KK: Here
is something I have been thinking about. I do not have your depth of
research so I would like your opinion. In the simplest term,
Comparative Advantage creates winners and losers in both countries when
trade occurs BUT overall both countries will benefit more because
production and service will move to where the opportunity costs are
least for each product. The problem is that our countries are not
homogeneous. We have both skilled and unskilled workers with varying
amounts of opportunity costs in the US. This means that if low-skilled
work goes to China, American consumers enjoy greater benefit because of
the lower prices. (China's minimum wage is about $1.50 and dropping
quickly as the RMB devalues.) Then in America the losers are those that
don't fit into the higher-skilled category and are not going to ever fit
into that category. The high minimum wage in America only exacerbates
this issue so these people will never be employable while there is
cheaper foreign labor to meet all our demand. So with our very generous
and expensive social programs for these unemployable people, the US
loses any savings through redistribution of the wealth. Comparative
advantage only works well in a vacuum where government is not
incentivizing non-productivity.
Me: That's good next-level analysis (beyond where most people go). But there are other factors if we take down another notch.

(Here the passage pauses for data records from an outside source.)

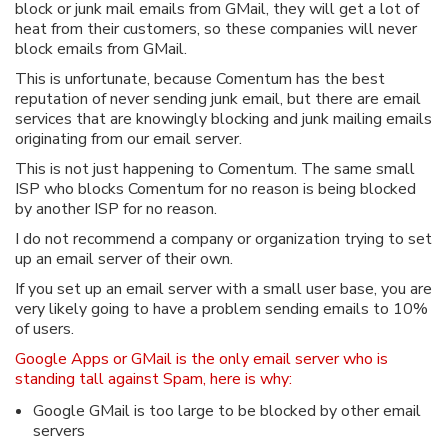
block or junk mail emails from GMail, they will get a lot of
heat from their customers, so these companies will never
block emails from GMail.
This is unfortunate, because Comentum has the best
reputation of never sending junk email, but there are email
services that are knowingly blocking and junk mailing emails
originating from our email server.
This is not just happening to Comentum. The same small
ISP who blocks Comentum for no reason is being blocked
by another ISP for no reason.
I do not recommend a company or organization trying to set
up an email server of their own.
If you set up an email server with a small user base, you are
very likely going to have a problem sending emails to 10%
of users.
Google Apps or GMail is the only email server who is
standing tall against Spam, here is why:
Google GMail is too large to be blocked by other email
servers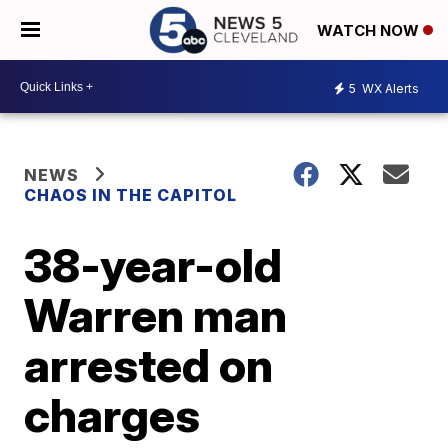
WATCH NOW
5
WX Alerts
NEWS
CHAOS IN THE CAPITOL
38-year-old
Warren man
arrested on
charges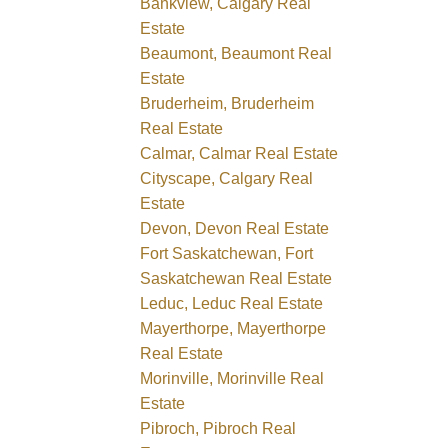
Bankview, Calgary Real
Estate
Beaumont, Beaumont Real
Estate
Bruderheim, Bruderheim
Real Estate
Calmar, Calmar Real Estate
Cityscape, Calgary Real
Estate
Devon, Devon Real Estate
Fort Saskatchewan, Fort
Saskatchewan Real Estate
Leduc, Leduc Real Estate
Mayerthorpe, Mayerthorpe
Real Estate
Morinville, Morinville Real
Estate
Pibroch, Pibroch Real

-The cost of labor (wages, etc.) is a key factor, but it's really productivity per $ that matters.
-Transaction costs (natural and artificial) get in the way of trade. So, even if China has a substantial CA in X, it does not mean we would engage in trade with them. (Of course, those TC's have dropped a ton in recent decades.)
-It's not really skilled/unskilled as much as the transaction costs issue. Tyler Cowen has a great book on this (Average Is Over) where he wrestles with the higher-skilled jobs that are going overseas. It doesn't change your point about winners/losers, but avoids the simplistic sense of reducing it to skilled/unskilled.

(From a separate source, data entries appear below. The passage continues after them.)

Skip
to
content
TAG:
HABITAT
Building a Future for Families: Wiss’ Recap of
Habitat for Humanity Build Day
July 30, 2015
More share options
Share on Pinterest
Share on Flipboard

-That said, it is definitely important to consider the role of other govt programs, esp. various sorts of welfare programs such UI, SSDI, etc.

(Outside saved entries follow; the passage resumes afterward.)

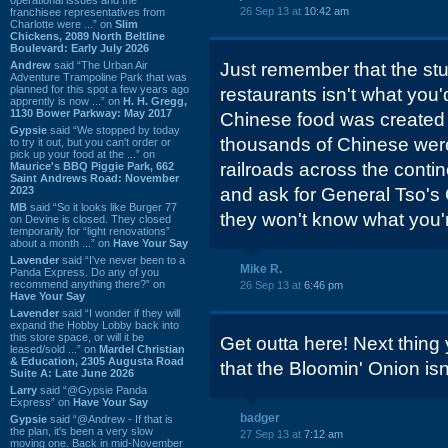
26 Sep 13 at
10:42 am
franchisee representatives from
Charlotte were ...” on
Slim
Chickens, 2089 North Beltline
Boulevard: Early July 2026
Andrew
said “The Urban Air
Just remember that the stu
Adventure Trampoline Park that was
planned for this spot a few years ago
restaurants isn't what you'
apprently is now ...” on
H. H. Gregg,
1130 Bower Parkway: May 2017
Chinese food was created 
Gypsie
said “We stopped by today
thousands of Chinese were
to try it out, but you can't order or
pick up your food at the ...” on
railroads across the contin
Maurice's BBQ Piggie Park, 662
Saint Andrews Road: November
2023
and ask for General Tso's
MB
said “So it looks like Burger 77
they won't know what you'r
on Devine is closed. They closed
temporarily for “light renovations”
about a month ...” on
Have Your Say
Lavender
said “I've never been to a
Mike R.
Panda Express. Do any of you
recommend anything there?” on
26 Sep 13 at
6:46 pm
Have Your Say
Lavender
said “I wonder if they will
expand the Hobby Lobby back into
this store space, or will it be
Get outta here! Next thing 
leased/sold ...” on
Mardel Christian
& Education, 2305 Augusta Road
that the Bloomin' Onion isn'
Suite A: Late June 2026
Larry
said “@Gypsie Panda
Express” on
Have Your Say
badger
Gypsie
said “@Andrew - If that is
the plan, it's been a very slow
27 Sep 13 at
7:12 am
moving one. Back in mid-November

-The economist doesn't say "don't do trade restrictions". There are good non-econ reasons to restrict trade (national defense, moral issues) and are reasonable subjective values (the fairness/equity of protecting certain people/jobs). The economist insists that the costs/benefits be on the table-- and that we recognize that protecting some folks (or addressing defense or moral issues) necessitates larger efficiency costs that are usually overlooked for political reasons. (The economist would also ask that we recognize our abundance of trade restrictions and the universal desire for special interests to use govt to enrich themselves-- through nice-sounding rationales like we see in trade policy-- at the expense of others and the economy.)